■ **Trecho do texto**:

—————

Uma vez assisti uma palestra em que uma mulher, talvez dona de uma pequena editora, já me esqueci, perguntou: se você fosse criar uma editora, publicaria o quê? Eu disse, livros que incomodam. Adoro livros que incomodam. Claro que me divirto com uma ou outra bobagem, seja ali Jane the Virgin, Modern Family, tantas séries cuja intenção é ser um refresco descomplicado. Porém sinto o movimento do incômodo agitando o corpo, e me colocando nessa posição do excesso. É difícil demais abrir mão dessa delícia esquisita, amorfa, extrapoladora, sensação que diz algo como “tem alguma coisa aí”. Ouso dizer que guia minha vida, o tal do incômodo. É o maior catalisador dos fazeres. O incômodo te tira de um trabalho chato, da cama, de um relacionamento irritante, te faz parar na rua pra ver se entrou uma pedra no sapato, te bota pra pensar, e quer coisa mais humana e viva do que pensar, reagir?
Quem não o faz, não liga, quem não cria expectativas, não se emociona, só chegou na própria savasana mesmo, enquanto o corpo roda suas engrenagens.
(Como é estranho perceber que o momento em que mais me sinto viva é aquele em que me lembro que poderia estar morta.)
Para não ser diferente, vou recomendar o que já tenho na rede. A LP lançou seu álbum Churches e ele é uma obra redondinha. Destaco: everybody’s falling in love, my body, angels, yes, can’t let you leave.
Gosto de podcasts que tratam de psicanálise. Vibes em análise, sobre o feminino, a loucura nossa de cada dia, meu inconsciente coletivo.
E terminei Frantumaglia, da Elena Ferrante. Como é bom “entender” um tiquinho de como funciona essa cabeça fantástica. Inclusive, ela dizer que é uma leitora que esquece fácil o que lê foi a autorização que eu precisava para desbloquear esse incômodo comigo mesma (e uns outros).
Por enquanto é isso Nos vemos, nos lemos, nos falamos (se quiser).

—————

■ **Linhas de dados**:
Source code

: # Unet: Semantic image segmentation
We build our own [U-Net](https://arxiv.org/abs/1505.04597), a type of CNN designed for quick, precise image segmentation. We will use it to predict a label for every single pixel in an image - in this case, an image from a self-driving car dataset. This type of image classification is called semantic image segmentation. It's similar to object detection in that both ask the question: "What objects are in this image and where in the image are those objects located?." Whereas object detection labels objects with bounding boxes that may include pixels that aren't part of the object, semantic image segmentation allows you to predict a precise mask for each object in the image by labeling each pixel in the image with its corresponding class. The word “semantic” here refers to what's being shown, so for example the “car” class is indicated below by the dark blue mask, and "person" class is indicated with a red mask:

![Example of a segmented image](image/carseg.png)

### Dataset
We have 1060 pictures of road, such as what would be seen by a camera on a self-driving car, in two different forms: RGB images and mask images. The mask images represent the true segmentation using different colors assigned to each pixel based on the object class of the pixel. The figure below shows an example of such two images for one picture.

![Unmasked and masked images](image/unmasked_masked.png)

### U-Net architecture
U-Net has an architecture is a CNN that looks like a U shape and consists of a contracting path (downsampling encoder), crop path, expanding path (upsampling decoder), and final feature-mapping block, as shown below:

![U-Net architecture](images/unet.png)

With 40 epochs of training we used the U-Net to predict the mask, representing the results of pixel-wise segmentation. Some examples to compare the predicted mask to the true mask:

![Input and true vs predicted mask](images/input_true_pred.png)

—————

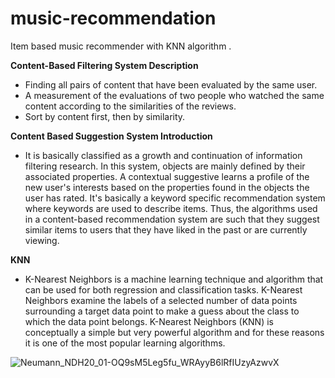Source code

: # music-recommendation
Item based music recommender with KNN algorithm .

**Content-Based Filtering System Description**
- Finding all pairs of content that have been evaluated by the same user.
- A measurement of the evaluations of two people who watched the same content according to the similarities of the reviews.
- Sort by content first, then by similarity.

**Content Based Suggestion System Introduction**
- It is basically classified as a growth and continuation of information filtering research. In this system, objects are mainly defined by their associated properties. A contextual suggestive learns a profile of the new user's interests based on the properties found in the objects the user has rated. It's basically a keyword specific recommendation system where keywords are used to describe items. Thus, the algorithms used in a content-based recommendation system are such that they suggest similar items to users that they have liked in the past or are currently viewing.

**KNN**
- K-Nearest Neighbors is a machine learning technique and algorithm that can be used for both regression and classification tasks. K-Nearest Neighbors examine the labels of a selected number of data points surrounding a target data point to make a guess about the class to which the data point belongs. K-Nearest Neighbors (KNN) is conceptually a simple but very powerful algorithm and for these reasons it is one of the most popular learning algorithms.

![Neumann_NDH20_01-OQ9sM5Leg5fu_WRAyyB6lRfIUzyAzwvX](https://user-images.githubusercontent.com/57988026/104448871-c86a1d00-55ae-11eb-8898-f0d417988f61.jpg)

—————

■ **O que fazer**:
Edite o texto sobre o incômodo de "Quem não o faz, não" até "meu inconsciente coletivo.", inclusive, e escreva de novo essa parte trocando "álbum" por "disco".

■ **Campo de resposta**:
Quem não o faz, não liga, quem não cria expectativas, não se emociona, só chegou na própria savasana mesmo, enquanto o corpo roda suas engrenagens.
(Como é estranho perceber que o momento em que mais me sinto viva é aquele em que me lembro que poderia estar morta.)
Para não ser diferente, vou recomendar o que já tenho na rede. A LP lançou seu disco Churches e ele é uma obra redondinha. Destaco: everybody’s falling in love, my body, angels, yes, can’t let you leave.
Gosto de podcasts que tratam de psicanálise. Vibes em análise, sobre o feminino, a loucura nossa de cada dia, meu inconsciente coletivo.